Charmaine Mason

Personal information
- Full name: Charmaine Lea Mason
- Born: 20 September 1970 (age 55) Sutherland, Sydney, Australia
- Batting: Right-handed
- Bowling: Right-arm fast
- Role: Bowler

International information
- National side: Australia (1992–2001);
- Test debut (cap 124): 19 February 1992 v England
- Last Test: 6 July 2001 v England
- ODI debut (cap 83): 7 February 1997 v Pakistan
- Last ODI: 15 July 2001 v Ireland

Domestic team information
- 1989/90–2000/01: Victoria

Career statistics
| Competition | WTest | WODI | WFC | WLA |
| Matches | 5 | 46 | 13 | 109 |
| Runs scored | 0 | 66 | 80 | 318 |
| Batting average | – | 6.00 | 16.00 | 7.22 |
| 100s/50s | 0/0 | 0/0 | 0/0 | 0/0 |
| Top score | 0* | 11* | 49 | 47 |
| Balls bowled | 1,063 | 2,366 | 1,900 | 5,670 |
| Wickets | 13 | 83 | 25 | 165 |
| Bowling average | 26.07 | 13.85 | 24.96 | 14.86 |
| 5 wickets in innings | 0 | 2 | 0 | 2 |
| 10 wickets in match | 0 | 0 | 0 | 0 |
| Best bowling | 4/40 | 5/9 | 4/40 | 5/9 |
| Catches/stumpings | 0/– | 16/– | 0/– | 29/– |
- Source: CricketArchive, 14 January 2022

= Charmaine Mason =

Australian cricketer
(born 1970)

Charmaine Lea Mason (born 20 September 1970) is an Australian former cricketer who played as a right-arm fast bowler. She appeared in 5 Test matches and 46 One Day Internationals for Australia between 1992 and 2001. She played domestic cricket for Victoria.

Charmaine made her first class debut for Victoria in 1989/90 where she began to form a combination of speed with opening bowler partner Cathryn Fitzpatrick. Fiztpatrick's raw pace was complemented by Mason's skills.

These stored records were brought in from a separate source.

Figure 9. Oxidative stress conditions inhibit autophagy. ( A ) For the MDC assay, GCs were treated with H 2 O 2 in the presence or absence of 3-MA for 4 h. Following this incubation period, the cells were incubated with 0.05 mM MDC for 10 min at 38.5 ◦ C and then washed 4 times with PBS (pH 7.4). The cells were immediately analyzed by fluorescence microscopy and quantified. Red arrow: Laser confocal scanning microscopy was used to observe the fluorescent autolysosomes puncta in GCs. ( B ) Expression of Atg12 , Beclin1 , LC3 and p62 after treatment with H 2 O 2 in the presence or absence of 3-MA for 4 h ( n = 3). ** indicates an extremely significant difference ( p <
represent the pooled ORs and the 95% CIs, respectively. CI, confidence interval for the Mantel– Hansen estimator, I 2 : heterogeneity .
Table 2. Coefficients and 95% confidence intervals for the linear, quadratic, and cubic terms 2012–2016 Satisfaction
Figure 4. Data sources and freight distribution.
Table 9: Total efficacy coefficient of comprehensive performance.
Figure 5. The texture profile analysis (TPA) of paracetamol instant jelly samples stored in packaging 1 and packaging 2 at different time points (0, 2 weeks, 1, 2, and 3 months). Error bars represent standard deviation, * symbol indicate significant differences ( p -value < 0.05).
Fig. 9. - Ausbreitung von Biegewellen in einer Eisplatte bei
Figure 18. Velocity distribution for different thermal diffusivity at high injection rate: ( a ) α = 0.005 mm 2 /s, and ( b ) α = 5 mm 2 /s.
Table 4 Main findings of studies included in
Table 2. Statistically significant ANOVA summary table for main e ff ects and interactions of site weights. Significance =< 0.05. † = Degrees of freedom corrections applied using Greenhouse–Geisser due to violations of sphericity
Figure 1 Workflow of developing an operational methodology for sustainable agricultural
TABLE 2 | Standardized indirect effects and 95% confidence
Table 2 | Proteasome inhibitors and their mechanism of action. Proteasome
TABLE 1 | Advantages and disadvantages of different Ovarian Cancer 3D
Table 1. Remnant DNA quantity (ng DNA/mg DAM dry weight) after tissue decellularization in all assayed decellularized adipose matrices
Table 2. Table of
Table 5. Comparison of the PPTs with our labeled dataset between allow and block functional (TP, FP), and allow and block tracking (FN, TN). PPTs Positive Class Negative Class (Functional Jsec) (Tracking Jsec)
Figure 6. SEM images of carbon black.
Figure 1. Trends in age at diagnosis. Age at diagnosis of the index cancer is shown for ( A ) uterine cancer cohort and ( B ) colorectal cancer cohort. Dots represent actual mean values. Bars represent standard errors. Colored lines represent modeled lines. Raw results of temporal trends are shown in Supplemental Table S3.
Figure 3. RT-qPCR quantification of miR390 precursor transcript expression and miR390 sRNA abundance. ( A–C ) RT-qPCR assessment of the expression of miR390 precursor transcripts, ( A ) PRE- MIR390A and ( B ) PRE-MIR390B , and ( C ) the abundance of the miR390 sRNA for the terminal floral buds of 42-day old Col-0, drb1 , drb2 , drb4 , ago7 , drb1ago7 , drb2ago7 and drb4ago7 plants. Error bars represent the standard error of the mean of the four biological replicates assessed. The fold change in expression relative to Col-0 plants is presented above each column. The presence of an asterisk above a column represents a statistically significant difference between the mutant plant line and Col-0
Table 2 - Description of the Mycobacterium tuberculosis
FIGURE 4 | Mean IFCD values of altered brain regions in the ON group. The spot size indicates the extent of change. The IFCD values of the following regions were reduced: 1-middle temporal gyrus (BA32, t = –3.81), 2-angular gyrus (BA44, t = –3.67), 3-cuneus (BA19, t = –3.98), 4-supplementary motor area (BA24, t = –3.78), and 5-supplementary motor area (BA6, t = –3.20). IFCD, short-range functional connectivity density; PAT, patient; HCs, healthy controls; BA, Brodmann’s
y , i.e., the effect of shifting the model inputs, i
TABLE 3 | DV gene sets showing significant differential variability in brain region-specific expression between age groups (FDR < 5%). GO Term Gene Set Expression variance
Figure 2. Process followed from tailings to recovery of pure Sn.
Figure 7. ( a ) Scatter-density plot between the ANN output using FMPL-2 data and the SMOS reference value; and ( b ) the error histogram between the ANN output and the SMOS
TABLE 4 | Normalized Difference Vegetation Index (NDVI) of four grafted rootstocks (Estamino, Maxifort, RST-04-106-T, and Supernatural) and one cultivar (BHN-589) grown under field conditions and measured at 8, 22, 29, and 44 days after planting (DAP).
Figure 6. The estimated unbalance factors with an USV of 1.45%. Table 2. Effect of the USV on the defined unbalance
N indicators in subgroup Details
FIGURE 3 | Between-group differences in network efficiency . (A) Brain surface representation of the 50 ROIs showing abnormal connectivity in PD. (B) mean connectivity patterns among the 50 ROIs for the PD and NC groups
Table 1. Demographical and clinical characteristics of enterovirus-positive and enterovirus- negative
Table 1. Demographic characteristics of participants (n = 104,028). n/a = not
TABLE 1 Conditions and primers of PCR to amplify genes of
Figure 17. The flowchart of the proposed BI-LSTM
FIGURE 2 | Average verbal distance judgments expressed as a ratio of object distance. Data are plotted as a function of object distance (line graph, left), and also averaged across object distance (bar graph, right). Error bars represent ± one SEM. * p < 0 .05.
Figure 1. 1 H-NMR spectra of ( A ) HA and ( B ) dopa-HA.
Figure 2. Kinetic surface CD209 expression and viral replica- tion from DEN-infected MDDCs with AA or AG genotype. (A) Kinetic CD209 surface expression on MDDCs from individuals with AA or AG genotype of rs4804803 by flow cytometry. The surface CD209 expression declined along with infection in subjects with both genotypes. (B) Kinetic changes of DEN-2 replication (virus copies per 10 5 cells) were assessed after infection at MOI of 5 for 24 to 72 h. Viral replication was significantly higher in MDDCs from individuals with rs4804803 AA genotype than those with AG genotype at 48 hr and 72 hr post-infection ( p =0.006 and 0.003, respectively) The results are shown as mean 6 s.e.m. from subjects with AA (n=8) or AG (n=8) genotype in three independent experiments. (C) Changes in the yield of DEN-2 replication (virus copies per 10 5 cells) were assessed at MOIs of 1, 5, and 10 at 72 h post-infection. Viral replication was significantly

Mason made her Australia Test debut in 1990/91 against England at North Sydney Oval. Her first wicket, the England captain, Helen Plimmer. Her next one, former England captain, Carole Hodges. She collected 4-40 and 3–39 to complete an excellent debut with the ball. In five Test matches Mason had one innings, 0*. More importantly, 13 Test wickets at 26.07.

A debut in ODIs came in 1996/7 and it is in this format where Mason really excelled. (Not with the bat) In 46 matches, 83 wickets at the miserly rate of just 13.85, an economy of 2.91 (Still World Class to this day) and best performance of 5–9. Charmaine Mason was also part of the World Cup winning team in 1997.

With many years still left in her career, Charmaine retired from cricket unexpectedly in 2001 at age 31 to further her career away from sport. She has resided in the United Kingdom since 2001.